Can you retype the passage below on demands and suggestions, starting with "We were born" and going on through "know what is right for us.", with every word and mark unchanged?

§ SOURCE EXTRACT
########################################

The demands, suggestions and expectations of others – e.g. being directly told or asked to do something, the expected social responses such as saying please & thank you, plus the additional demands, pressure and expectations associated with certain events such as Christmas and birthdays.” – The PDA Society

 

 

"DEMANDS"

When we or others ask, suggestion or request anything, our minds demand us to pay attention to what is right for us.

 

My child and I were born autonomous, free to be who we are, think how we think, and express ourselves as our true selves. We are Powerfully Determined Autodidacts. We are creative beings born to innovate, think outside the box and lead to new explorations. We are not followers.

 

We were born to lead with our hearts and beautiful minds.

 

Where there is a demand, suggestion or request, we usually require more information, explanation and time to CHECK-IN with ourselves; our Intraception (what we think and feel both emotionally and physically).

 

To know what is right for us.

 

Any pressure of any kind can hinder us. It can take a lot of time to work through resisting others expectations, especially if I want to keep the other person's approval or my reputation.

 

When others fail to get me to do what they want, they can engage in mobbing. They can accuse me of being "controlling", usually by those who are controlling. It's just an attempt to make me feel wrong about being highly boundaried protecting my families individualised needs.

 

Controlling what I will and won't do is a wholesome way to be and live.

 

 

"SUGGESTIONS"

We like to work things out ourselves even if that means we do things more slowly or make mistakes along the way or go way off the mark. It doesn't matter. It's our choice. It's how we like it. We love choosing the right humans, places and spaces that are right for us and our neurology when it comes to learning.

########################################

§ RECORDED INFORMATION
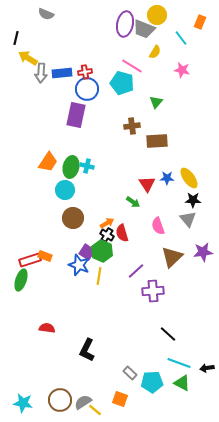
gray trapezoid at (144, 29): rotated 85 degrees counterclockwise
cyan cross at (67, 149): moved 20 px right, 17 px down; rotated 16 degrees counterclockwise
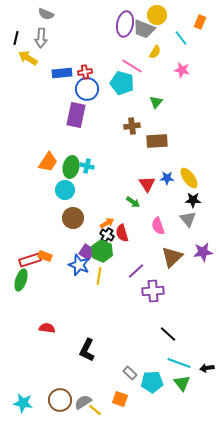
gray arrow at (41, 73): moved 35 px up
green triangle at (182, 383): rotated 24 degrees clockwise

########################################

§ OUTPUT FOR THIS EXERCISE
We were born to lead with our hearts and beautiful minds.

 

Where there is a demand, suggestion or request, we usually require more information, explanation and time to CHECK-IN with ourselves; our Intraception (what we think and feel both emotionally and physically).

 

To know what is right for us.